Today in Parliament Member of Parliament Mr. Ang Wei Neng called for the Education Ministry to send Singaporean students on mandatory overseas community service trips to rural villages in neighbouring countries (TODAY, May 29). “I am confident that such field trips will help our youths appreciate Singapore’s success better, reduce the sense of entitlement and inculcate the value of service to others,” Mr. Ang said.
There is so much Singapore can share with her neighbours. Every city aspires to be Singapore, to have her infrastructure: the “city lights”, the “air-conditioning”, and the “morning traffic”. And our students will make the perfect ambassadors, no? These myopic, unappreciative Gen Yers (and snoozing Zers?)… Get them to collect donations of books and clothes, to paint murals, and teach English lessons. Exactly the things the villagers need.
These field trips will be “relatively tough” – make no mistake. These villages are so “rural” (unlike “urban” Singapore), and so their supposed lack of amenities will help these entitled youths “better appreciate Singapore’s success”. Focus on all the things they do not have. These villages are everything that Singapore is not.
On these trips teachers must emphasise the importance of taking quality photographs. After all they are evidence of hard work, empathy, and service to the community. Plus they make great Facebook profile pictures. How impressed will prospective employers be when they review the social media accounts of these students? Furthermore, “[i]t will generate a wind of gratitude … [and] help us cherish the pioneering spirit that built the Singapore we see today” sounds like the perfect pitch during a scholarship or university interview.
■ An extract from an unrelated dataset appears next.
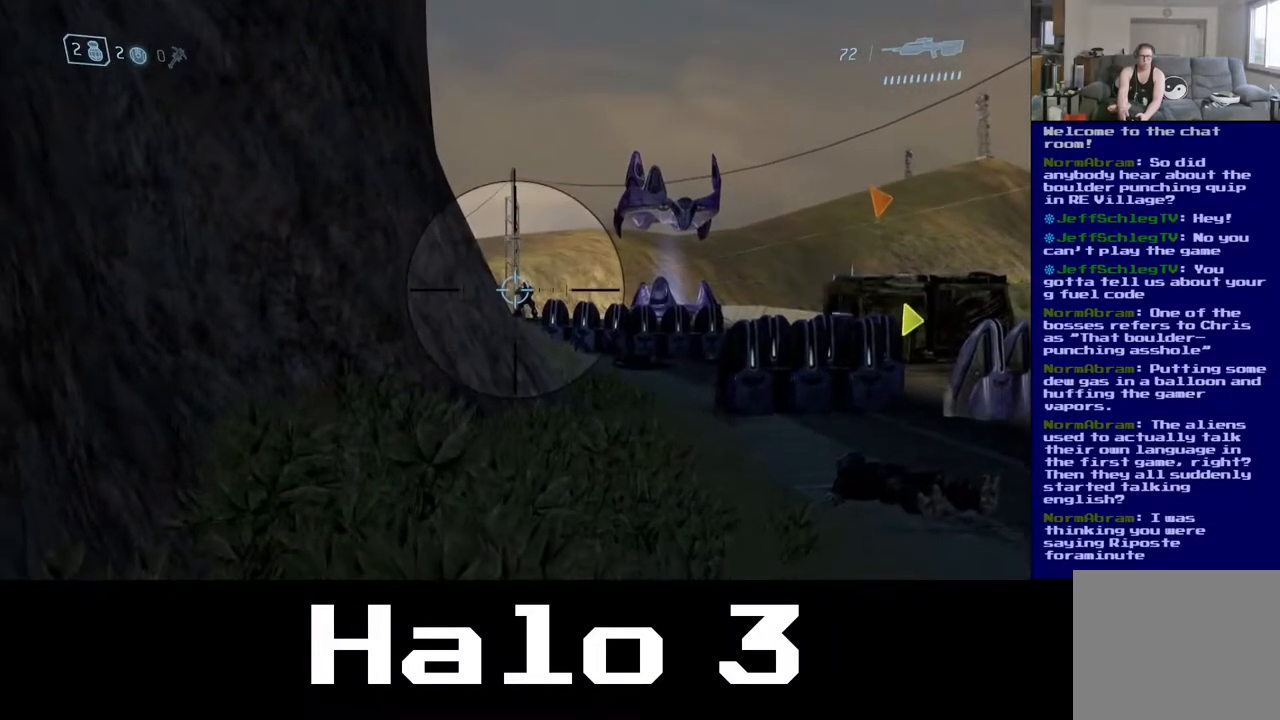
{"buttons": ["R2"], "left_stick": "center", "right_stick": "right", "events": [[217, "right_stick", "right"], [467, "R2", "down"]]}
However my greatest worry is that expanding opportunities so liberally would erode competitive advantages. Now projects must have unique selling propositions. Recollections at interviews and sharing sessions must be even more impactful:
“The kids were overjoyed to hear about the outside world [flash Facebook picture of a volunteer with a child]. Because none of us had done construction work before we were constantly behind schedule, yet in the end we had to rush so that we could pose with an unfurled banner on the new courtyard [show photograph of the group in helmets, colourful banner in hand]. We would not have done it without the help of the workers. Most of the time we were in the way, but it really was the thought that counted. We forged friendships, we made a difference, and we gave them hope for a better tomorrow.”
“It is fair to say that the lives of these children – so poor and unfortunate – have changed after our short trip. What would they have done without us [cue tears]?”